Avant de nous rendre dans un café du quartier qui se nomme Le Bistro des Restos, Mary veut absolument regarder durant un petit quart d'heure ledit reportage et m'oblige à m'asseoir dans le canapé. Il ne me faut pas longtemps pour me rendre compte que l'émission est (et sera) définitivement une daube infâme, tant sur la forme que sur le fond. Dans les premiers plans, on voit un Christophe Deborsu au bord du ridicule en train d'écrire un texte à l'ordinateur dans l'obscurité de son bureau, penché sur son clavier tel un reporter de film noir (manque plus que la cigarette). Il utilise une police de caractères immonde (mais passons) et pose des questions (virtuelles) au prince à la deuxième personne du pluriel. Je suppose que la scène se veut à la fois comique et sérieuse. Elle n'est hélas ni l'une ni l'autre. Après quelques minutes de reportage, le colocataire de Mary est déçu car ce qu'il voit n'est pas "croustillant". Que demande le peuple ? Pour ma part, je ne suis pas déçu car je n'attendais rien de cette émission racoleuse, que je n'aurais de toute manière jamais connue si je n'étais allé en ce lieu "télédistribué".

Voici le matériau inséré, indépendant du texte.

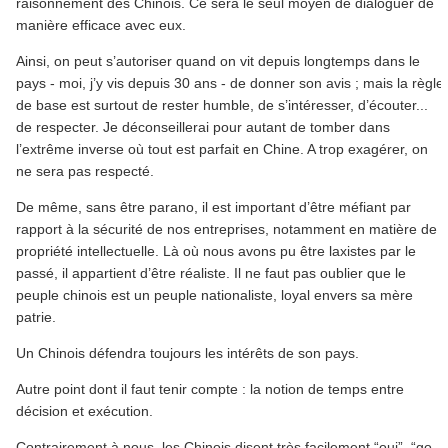
raisonnement des Chinois. Ce sera le seul moyen de dialoguer de
manière efficace avec eux.
Ainsi, on peut s’autoriser quand on vit depuis longtemps dans le
pays - moi, j’y vis depuis 30 ans - de donner son avis ; mais la règle
de base est surtout de rester humble, de s’intéresser, d’écouter...
de respecter. Je déconseillerai pour autant de tomber dans
l’extrême inverse où tout est parfait en Chine. A trop exagérer, on
ne sera pas respecté.
De même, sans être parano, il est important d’être méfiant par
rapport à la sécurité de nos entreprises, notamment en matière de
propriété intellectuelle. Là où nous avons pu être laxistes par le
passé, il appartient d’être réaliste. Il ne faut pas oublier que le
peuple chinois est un peuple nationaliste, loyal envers sa mère
patrie.
Un Chinois défendra toujours les intérêts de son pays.
Autre point dont il faut tenir compte : la notion de temps entre
décision et exécution.
Contrairement à nous, les Chinois disent très facilement “oui”, “go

Le Bistro des Restos est un petit café étroit et sympa. Dans le sous-sol, devant les toilettes, trois tables et quelques chaises où les gens peuvent fumer... Les cafés détournent comme ils peuvent la loi anti-tabac...

Mary voulait me parler car elle est dans une relation "compliquée". Je ne vais pas détailler la relation en question dans ce journal. Néanmoins, durant toute la soirée, je me dis ceci : que Mary a d'énormes points communs avec Léandra... Mary aussi veut envoyer des messages à tout bout de champ à la personne qu'elle aime, elle aussi veut que ladite personne lui réponde tout de suite, elle aussi est fâchée ou triste si elle ne reçoit pas de messages ou si on "la nie". Mary demande beaucoup des gens qu'elle aime et Mary est donc souvent très déçue. C'est d'une logique implacable.

J'en viens à me dire que l'humanité est séparée en deux clans inconciliables : ceux qui sont en attente constante de preuves d'amitié ou d'amour et ceux qui n'en ont au contraire rien à cirer de tout ça. Je dis à Mary qu'elle doit voir sa situation de manière rationnelle, à savoir considérer les conséquences des actes qu'elle pose, même si cela va à l'encontre de ce qu'elle veut à l'instant présent. Cette soirée est à marquer d'une pierre blanche : j'ai tenu un discours conséquentialiste ! Vais-je m'en remettre ? Il va bien falloir... 

Je rentre chez moi vers 23h (j'habite à dix minutes du café, ce qui m'arrange pas mal). Je tiens un tant soit peu à jour mon blog en écrivant la journée monotone de mardi. Je m'endors presque sur mon clavier. Je corrigerai le texte demain. Aujourd'hui, je ne tiens plus debout (ni couché, d'ailleurs).